By using Roboflow, data scientist Alaa Senjab reduced his time to train a custom object detection model detecting guns in security camera footage while increasing machine learning model accuracy.
Highlights:
- Validating image annotation quality, and automated correction of error-inducing improper labels
- Preprocessing and augmentation techniques improving model generalizability
- Automated generation of TFRecords and TensorFlow Object Detection CSV
- Ease of experimentation between various deep learning frameworks
“Using Roboflow eliminated half of my project’s code!”
Problem Overview
Alaa Senjab is a data scientist with a background in cybersecurity and speciality focus in computer vision. With his unique experience, Alaa sought to build a model that would identify the presence of a gun in security footage in real-time. Such a tool is valuable to assist the monitoring of security footage and the potential automated alert of authorities, if appropriate.
Dataset Validation
Alaa leveraged a dataset of 3000 handguns and bounding boxes, originally published by the University of Grenada. A de-duplicated version of 2973 images is available on Roboflow.
While having a freely available and labeled dataset is helpful, quality complications arise. Is the dataset representative of the problem to be solved? Can the labels be trusted? Are there problems with the images (e.g. duplicates)?

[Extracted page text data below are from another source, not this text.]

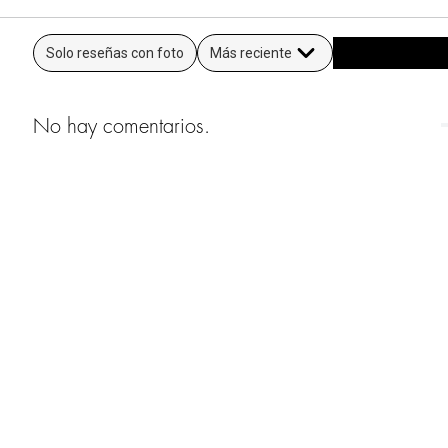
Solo reseñas con foto
Más reciente
No hay comentarios.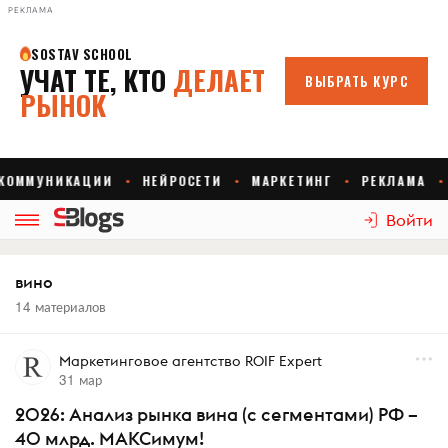
РЕКЛАМА
Войти
вино
14 материалов
Маркетинговое агентство ROIF Expert
31 мар
2026: Анализ рынка вина (с сегментами) РФ –
40 млрд. МАКСимум!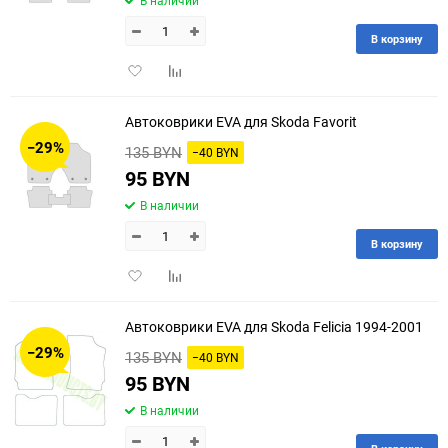
В наличии
В корзину
Добавить
Добавить
в
к
избранное
сравнению
Автоковрики EVA для Skoda Favorit
−29%
135 BYN
−40 BYN
95 BYN
В наличии
В корзину
Добавить
Добавить
в
к
избранное
сравнению
Автоковрики EVA для Skoda Felicia 1994-2001
−29%
135 BYN
−40 BYN
95 BYN
В наличии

In using Roboflow's computer vision workflow tool to validate the quality of his images and labels, Alaa discovered error-prone labels reducing his model performance.
Image quality spot checks
Roboflow’s upload UI individually displays each image and its annotation(s), providing an easy interface for spot checking glaring errors. In Alaa’s case, this quickly exposed images that may not be opportune for his problem like cartoon images and hand drawn photos.
Improper annotations
As Roboflow processes individual images and annotations, automated bounding box quality checks are performed. Annotations are prone to error: they can be illogical (e.g. a negative width), completely out of frame, or partially out of frame.
In Alaa’s case, one image had a difficult to catch error: a bounding box was completely out of frame. In these cases, Roboflow drops the annotation to automatically fix the issue. (If the annotation is partially out of frame, Roboflow crops the edge of the bounding box to be in-line with the edge of the image.)

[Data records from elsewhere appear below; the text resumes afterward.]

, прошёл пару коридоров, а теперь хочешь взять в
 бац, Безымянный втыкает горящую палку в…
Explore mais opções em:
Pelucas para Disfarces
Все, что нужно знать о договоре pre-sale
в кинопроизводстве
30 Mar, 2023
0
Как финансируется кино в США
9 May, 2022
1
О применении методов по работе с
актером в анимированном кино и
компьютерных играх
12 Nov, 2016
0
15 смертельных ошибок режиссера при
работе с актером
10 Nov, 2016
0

“Automatically dropping an out-of-frame annotation was key for me. Before Roboflow, I couldn’t figure out why my TFRecord generation failed on that image, and I was simply dropping that whole image from my dataset.”
Removing duplicate images
Another common problem, especially in large image datasets, is duplicate images. In Alaa’s case, Roboflow automatically removed 27 duplicates that would have otherwise skewed his model towards these examples and could have led to test set bleed.
Preprocessing and Augmentation
Image preprocessing and augmentation is critical to improving model performance. Some model architectures make it easy to pass preprocessing (e.g. image_resizer in TensorFlow) and augmentations (e.g. crop in FastAI) in model configuration files, but if one is experimenting between frameworks or with custom models, it requires re-writing each desired step before training. Moreover, performing augmentation at the time of training can make debugging difficult as reproducing which types of images a model performs well on is more opaque (does the model need more bright images? More higher contrast?).

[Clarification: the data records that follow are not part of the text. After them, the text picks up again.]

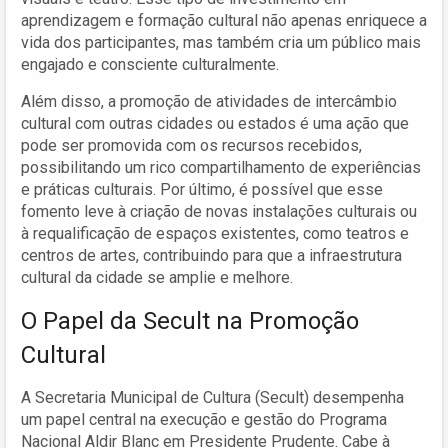
aprendizagem e formação cultural não apenas enriquece a
vida dos participantes, mas também cria um público mais
engajado e consciente culturalmente.
Além disso, a promoção de atividades de intercâmbio
cultural com outras cidades ou estados é uma ação que
pode ser promovida com os recursos recebidos,
possibilitando um rico compartilhamento de experiências
e práticas culturais. Por último, é possível que esse
fomento leve à criação de novas instalações culturais ou
à requalificação de espaços existentes, como teatros e
centros de artes, contribuindo para que a infraestrutura
cultural da cidade se amplie e melhore.
O Papel da Secult na Promoção
Cultural
A Secretaria Municipal de Cultura (Secult) desempenha
um papel central na execução e gestão do Programa
Nacional Aldir Blanc em Presidente Prudente. Cabe à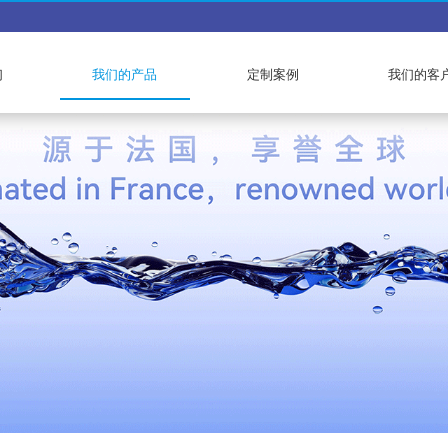
们
我们的产品
定制案例
我们的客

Thus, creating a preprocessing pipeline separate from training simplifies training. Conducting augmentation in advance not only saves precious GPU compute for training but increases model reproducibility.
“Roboflow made it seamless to apply the same preprocessing and state-of-the-art augmentation options on my images so I could focus on model performance. Doing augmentations ahead of training also allowed me to take full advantage of GPU, decreasing my training time.”
Ease of Experimentation Between Model Frameworks
Alaa sought to experiment with multiple model architectures with an emphasis on inference speed given his problem required real-time processing of video feeds. He took particular interest in comparing the performance of MobileNetSSDv2 to YOLOv3.
The TensorFlow Object Detection API provides a ready-built implementation of MobileNet, but setting up a model requires meticulous file management, conversion of one annotation format to a TensorFlow Object Detection CSV, and using that CSV to create TFRecord files. Fortunately, Roboflow enables doing this in a matter of clicks. (We even have a tutorial of using Roboflow with the TensorFlow Object Detection API.)
Similarly, open source YOLOv3 implementations require their own annotation formats, and there are fewer ready-made implementations. (This also complicates keeping the same preprocessing and augmentation pipeline.)
“I was able to experiment with different architectures and create true head-to-head tests with ease.”
All-in-all, Roboflow eliminates the sprawling one-off util scripts data scientists are writing to preprocess, augment, and convert files — so they’re focusing on the important work assessing model performance.